## START Given records

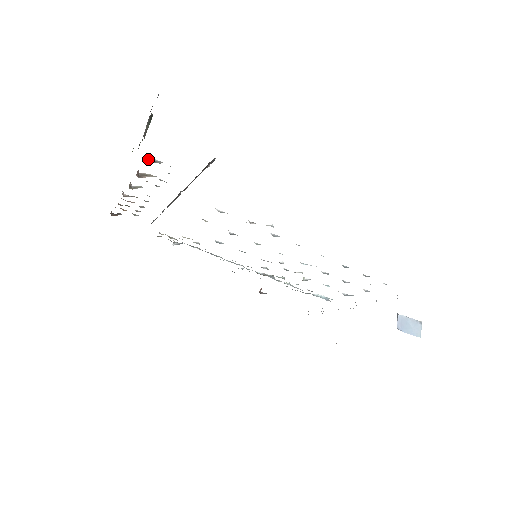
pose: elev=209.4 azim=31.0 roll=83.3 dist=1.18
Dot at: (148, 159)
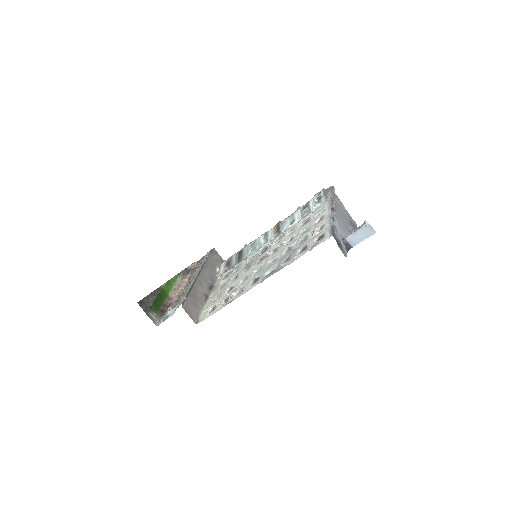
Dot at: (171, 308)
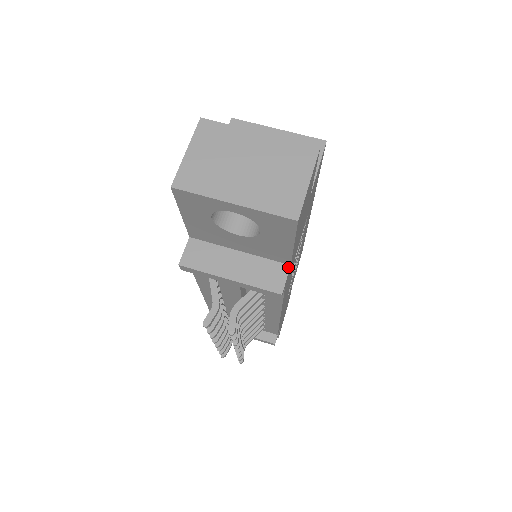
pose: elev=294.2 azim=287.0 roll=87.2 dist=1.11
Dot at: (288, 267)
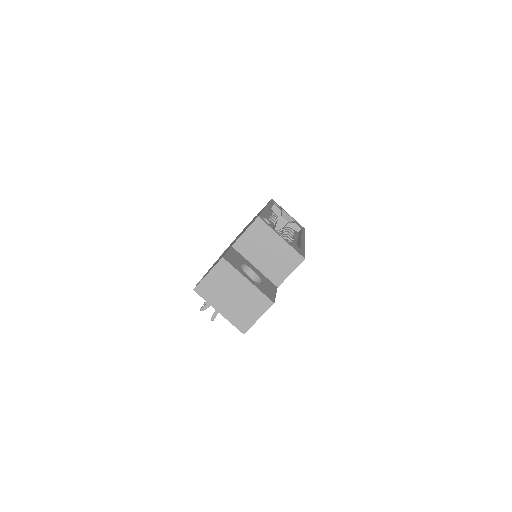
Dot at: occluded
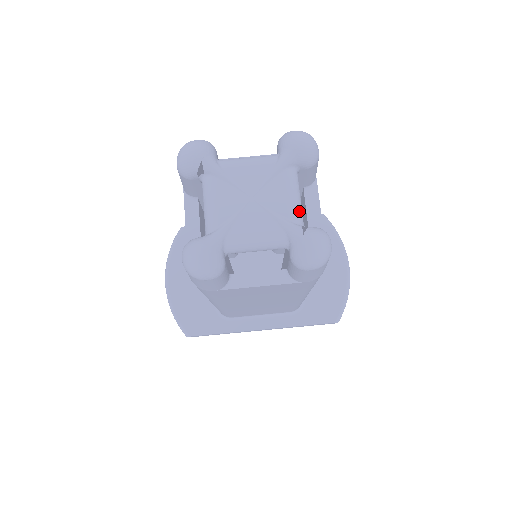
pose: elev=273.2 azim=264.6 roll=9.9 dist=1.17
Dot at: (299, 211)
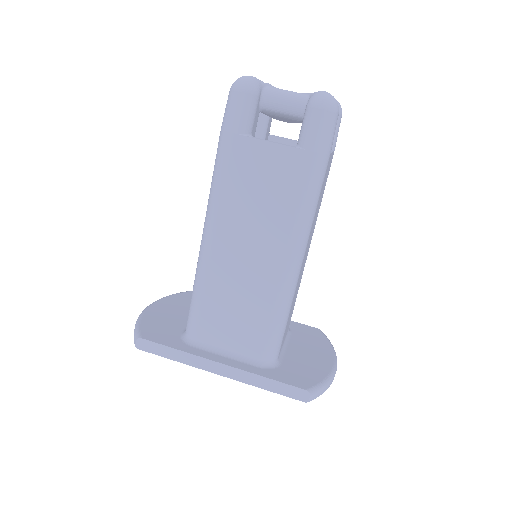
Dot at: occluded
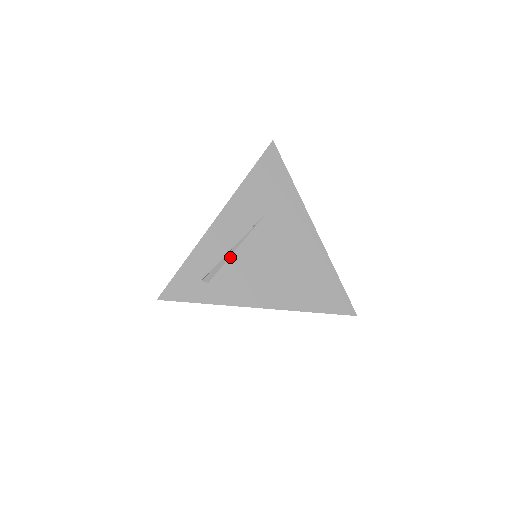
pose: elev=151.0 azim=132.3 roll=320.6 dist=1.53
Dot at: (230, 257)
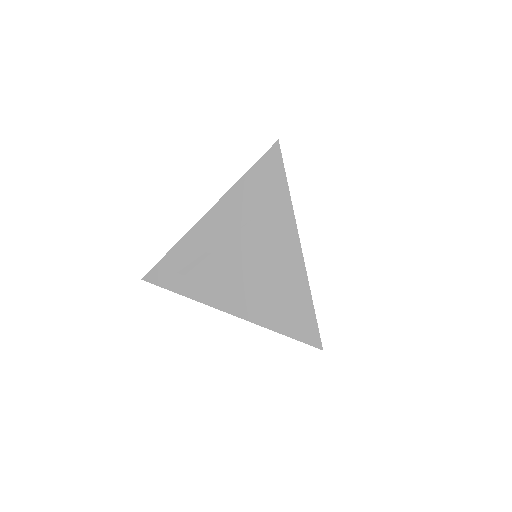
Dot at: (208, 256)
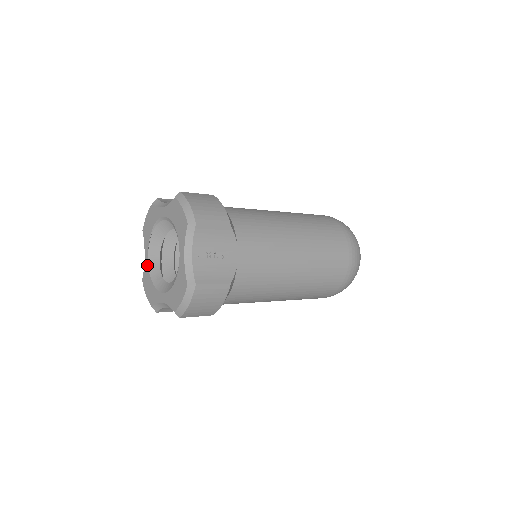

## END Given records

— Requirement —
Reproduce the listing above with every occurrence of "pose" changed to "viewpoint" and all other text unchanged. Omit the pictures from the reproduction.

— Full solution —
viewpoint: elev=209.4 azim=31.0 roll=83.3 dist=1.18
Dot at: (148, 159)
Dot at: (171, 308)
viewpoint: elev=294.2 azim=287.0 roll=87.2 dist=1.11
Dot at: (288, 267)
Dot at: occluded
viewpoint: elev=273.2 azim=264.6 roll=9.9 dist=1.17
Dot at: (299, 211)
Dot at: occluded
viewpoint: elev=151.0 azim=132.3 roll=320.6 dist=1.53
Dot at: (230, 257)
Dot at: (208, 256)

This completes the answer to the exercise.